Show $r-s\sqrt{2}$ is a root if $r+s\sqrt{2}$ is

Question

Given that $x = r+s\sqrt{2}$ is a solution to $x^2+ax+b=0$ for some $a,b,r,s\in \mathbb{Q}$ ($s\ne 0$), show that $x = r - s\sqrt{2}$ is also a solution.

If we let $f(x) = x^2+ax+b$, then: $$f(r+s\sqrt{2})=r^2+(2s\sqrt{2}+a)r+(2s^2+as\sqrt{2}+b)=0 $$ We know the above must be true.

Then, substituting $x = r-s\sqrt{2}$ (or setting $s = -s$ in the above equation) gives: $$f(r-s\sqrt{2})=r^2+(a-2s\sqrt{2})r+(2s^2-as\sqrt{2}+b) $$ $$ = f(r+s\sqrt{2})-2s\sqrt{2}(2r+a)$$ $$ =-2s\sqrt{2}(2r+a)$$ How can I show this is equal to $0$? I feel like I'm missing something very obvious, or perhaps have made a mistake in my substitutions somewhere.

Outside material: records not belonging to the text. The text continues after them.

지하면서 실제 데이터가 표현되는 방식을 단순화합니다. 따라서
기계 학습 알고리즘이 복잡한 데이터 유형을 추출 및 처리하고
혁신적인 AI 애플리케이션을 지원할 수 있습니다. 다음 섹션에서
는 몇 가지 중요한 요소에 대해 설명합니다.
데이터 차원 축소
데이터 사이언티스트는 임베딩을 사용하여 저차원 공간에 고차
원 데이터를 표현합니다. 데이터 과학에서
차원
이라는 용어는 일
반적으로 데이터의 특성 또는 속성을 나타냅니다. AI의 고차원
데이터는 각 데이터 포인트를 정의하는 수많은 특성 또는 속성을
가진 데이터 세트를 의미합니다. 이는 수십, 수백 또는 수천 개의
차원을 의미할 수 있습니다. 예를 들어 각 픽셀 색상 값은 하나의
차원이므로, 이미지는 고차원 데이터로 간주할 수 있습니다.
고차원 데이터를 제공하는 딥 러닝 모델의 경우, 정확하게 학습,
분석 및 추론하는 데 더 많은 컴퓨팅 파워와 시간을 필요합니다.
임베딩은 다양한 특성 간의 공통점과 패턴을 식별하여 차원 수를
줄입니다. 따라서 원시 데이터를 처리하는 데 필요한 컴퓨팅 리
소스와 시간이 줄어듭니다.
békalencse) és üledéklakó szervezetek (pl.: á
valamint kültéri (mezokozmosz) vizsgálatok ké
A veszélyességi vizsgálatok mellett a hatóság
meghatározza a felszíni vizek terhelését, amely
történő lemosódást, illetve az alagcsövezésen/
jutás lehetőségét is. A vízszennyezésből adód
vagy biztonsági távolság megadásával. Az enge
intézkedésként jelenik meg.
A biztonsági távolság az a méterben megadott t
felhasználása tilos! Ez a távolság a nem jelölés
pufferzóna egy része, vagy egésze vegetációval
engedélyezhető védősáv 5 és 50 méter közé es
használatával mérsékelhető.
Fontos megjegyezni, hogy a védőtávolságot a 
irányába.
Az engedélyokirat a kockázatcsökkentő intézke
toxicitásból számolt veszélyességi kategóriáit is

Additionally, the result seems similar to the theorem in complex numbers (which I've been taught without proof) that $f(z) = 0\iff f(\bar{z}) = 0$. Here we're dealing with $\sqrt{2}\notin \mathbb{Q}$ rather than $i \notin \mathbb{R}$, so are there any simple proofs of the complex conjugate theorem that could be repurposed here?

Answer 1

Putting $x = r+s\sqrt{n}$ where $\sqrt{n}$ is irrational (using $n$ for $2$ in the hope of generalizing) into $x^2+ax+b = 0$ gives

$\begin{array}\\ 0 &=(r+s\sqrt{n})^2+a(r+s\sqrt{n})+b\\ &=r^2+2rs\sqrt{n}+s^2n+ar+as\sqrt{n}+b\\ &=r^2+s^2n+ar+b+s(2r+a)\sqrt{n}\\ \end{array} $

Since $\sqrt{n}$ is irrational, we must have both $r^2+s^2n+ar+b = 0$ and $s(2r+a) = 0$.

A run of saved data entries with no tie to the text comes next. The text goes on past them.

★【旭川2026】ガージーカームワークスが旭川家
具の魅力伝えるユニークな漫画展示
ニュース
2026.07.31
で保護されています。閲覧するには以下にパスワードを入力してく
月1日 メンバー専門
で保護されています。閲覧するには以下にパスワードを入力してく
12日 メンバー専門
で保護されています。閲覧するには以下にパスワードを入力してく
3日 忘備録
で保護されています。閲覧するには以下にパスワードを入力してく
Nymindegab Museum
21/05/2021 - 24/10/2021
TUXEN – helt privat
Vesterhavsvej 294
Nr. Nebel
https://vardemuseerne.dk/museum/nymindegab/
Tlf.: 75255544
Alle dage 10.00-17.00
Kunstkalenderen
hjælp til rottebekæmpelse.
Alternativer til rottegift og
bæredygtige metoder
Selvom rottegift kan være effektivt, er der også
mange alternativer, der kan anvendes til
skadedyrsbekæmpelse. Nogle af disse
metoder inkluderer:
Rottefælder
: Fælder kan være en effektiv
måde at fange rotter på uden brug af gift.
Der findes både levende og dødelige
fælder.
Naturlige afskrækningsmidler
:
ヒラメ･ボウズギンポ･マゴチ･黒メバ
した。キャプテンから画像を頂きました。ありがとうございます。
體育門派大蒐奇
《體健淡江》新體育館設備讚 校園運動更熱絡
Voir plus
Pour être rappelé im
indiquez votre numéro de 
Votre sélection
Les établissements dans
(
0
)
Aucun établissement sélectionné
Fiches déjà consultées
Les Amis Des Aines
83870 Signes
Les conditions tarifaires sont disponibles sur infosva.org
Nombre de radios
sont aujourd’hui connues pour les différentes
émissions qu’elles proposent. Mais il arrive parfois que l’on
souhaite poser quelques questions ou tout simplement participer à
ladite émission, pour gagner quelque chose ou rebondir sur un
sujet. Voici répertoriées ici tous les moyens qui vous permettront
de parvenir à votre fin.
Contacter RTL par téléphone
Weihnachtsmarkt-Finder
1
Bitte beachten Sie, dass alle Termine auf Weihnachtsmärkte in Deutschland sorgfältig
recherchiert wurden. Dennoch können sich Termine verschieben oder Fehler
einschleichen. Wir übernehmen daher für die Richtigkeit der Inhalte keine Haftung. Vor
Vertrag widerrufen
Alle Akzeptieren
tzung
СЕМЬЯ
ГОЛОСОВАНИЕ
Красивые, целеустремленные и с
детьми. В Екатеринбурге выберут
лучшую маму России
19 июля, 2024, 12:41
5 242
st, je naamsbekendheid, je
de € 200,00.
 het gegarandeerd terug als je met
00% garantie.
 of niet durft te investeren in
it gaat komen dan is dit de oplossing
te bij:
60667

Replicating the calculation above but with $-s$ for $s$,

$(r-s\sqrt{n})^2+a(r-s\sqrt{n})+b =r^2+s^2n+ar+b-s(2r+a)\sqrt{n} =0 $ so $r-s\sqrt{n}$ is also a root.

Answer 2

Sum of roots $\in \mathbb Q$, so second root must be $k - s\sqrt 2$ ; $k \in \mathbb Q$
Also product of roots $\in \mathbb Q$
So, $rk + (k-r)s\sqrt 2 - 2s^2 \in \mathbb Q$ which is true iff $k=r$
Therefore, second root is $r-s\sqrt 2$.

Answer 3

Here is a proof for a general polynomial.

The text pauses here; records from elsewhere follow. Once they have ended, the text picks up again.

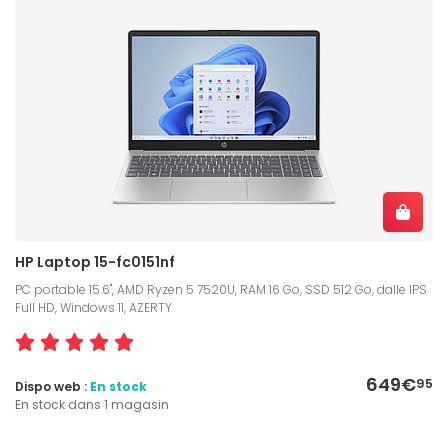
HP Laptop 15-fc0151nf
PC portable 15.6", AMD Ryzen 5 7520U, RAM 16 Go, SSD 512 Go, dalle IPS
Full HD, Windows 11, AZERTY
649€
95
Dispo web :
En stock
En stock dans 1 magasin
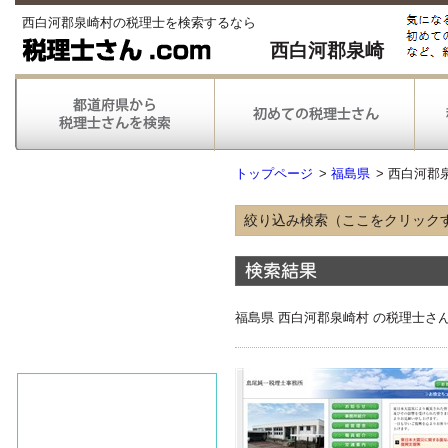
西白河郡泉崎村の税理士を検索するなら
西白河郡泉崎
トップページ
>
福島県
>
西白河郡
絞り込み検索（ここをクリック
得意な業種
農林漁業
情報通信
不動産
福島県 西白河郡泉崎村 の税理士さ
医療
得意な業務
税務申告
税務調査対応
対応可能な
弥生会計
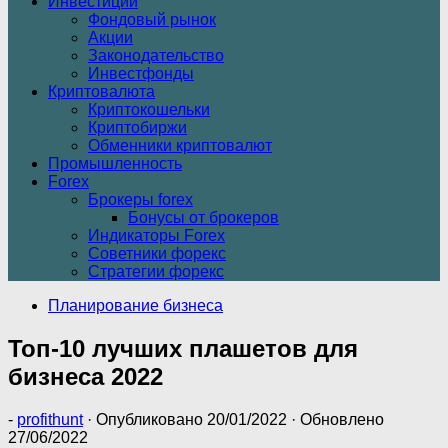
Инвестиции
Фондовый рынок
Акции
Законодательство
Инвестфонды
Криптовалюта
Криптокошельки
Криптобиржи
Обменники криптовалют
Промышленность
Forex
Брокеры forex
Бонусы от брокеров
Индикаторы Forex
Советники форекс
Стратегии форекс
Планирование бизнеса
Топ-10 лучших плашетов для
бизнеса 2022
-
profithunt
· Опубликовано
20/01/2022
· Обновлено
27/06/2022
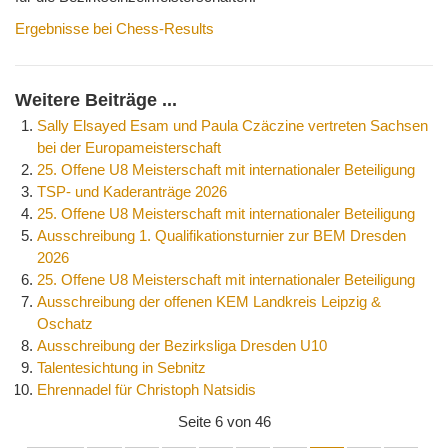
Ergebnisse bei Chess-Results
Weitere Beiträge ...
Sally Elsayed Esam und Paula Czäczine vertreten Sachsen
bei der Europameisterschaft
25. Offene U8 Meisterschaft mit internationaler Beteiligung
TSP- und Kaderanträge 2026
25. Offene U8 Meisterschaft mit internationaler Beteiligung
Ausschreibung 1. Qualifikationsturnier zur BEM Dresden
2026
25. Offene U8 Meisterschaft mit internationaler Beteiligung
Ausschreibung der offenen KEM Landkreis Leipzig &
Oschatz
Ausschreibung der Bezirksliga Dresden U10
Talentesichtung in Sebnitz
Ehrennadel für Christoph Natsidis
Seite 6 von 46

Suppose $r+s\sqrt{n}$ is a root of $\sum_{k=0}^d a_kx^k =0 $ where $r, s$, and the $a_k$ are rational and $\sqrt{n}$ is irrational.

Then

$\begin{array}\\ 0 &=\sum_{k=0}^d a_k(r+s\sqrt{n})^k\\ &=\sum_{k=0}^d a_k\sum_{j=0}^k\binom{k}{j}r^{k-j}(s\sqrt{n})^{j}\\ &=\sum_{k=0}^d a_k\left(\sum_{j=0,even}^k\binom{k}{j}r^{k-j}(s\sqrt{n})^{j}+\sum_{j=0,odd}^k\binom{k}{j}r^{k-j}(s\sqrt{n})^{j}\right)\\ &=\sum_{k=0}^d a_k\left(\sum_{j=0,even}^k\binom{k}{j}r^{k-j}s^jn^{j/2}+\sum_{j=0,odd}^k\binom{k}{j}r^{k-j}s^jn^{j/2}\right)\\ &=\sum_{k=0}^d a_k\left(\sum_{j=0,even}^k\binom{k}{j}r^{k-j}s^jn^{j/2} +sn^{1/2}\sum_{j=0,odd}^k\binom{k}{j}r^{k-j}s^{j-1}n^{(j-1)/2}\right)\\ &=\sum_{k=0}^d a_k\sum_{j=0,even}^k\binom{k}{j}r^{k-j}s^jn^{j/2} +sn^{1/2}\sum_{k=0}^d a_k\sum_{j=0,odd}^k\binom{k}{j}r^{k-j}s^{j-1}n^{(j-1)/2}\\ \end{array} $

Since $n^{1/2}$ is irrational, both double sums must be zero.

Both double sums have integral exponents for $n$ and even exponents for $s$. Therefore their value is unchanged when $s$ is replaced by $-s$.

Therefore, if $r+s\sqrt{n}$ is a root, so is $r-s\sqrt{n}$.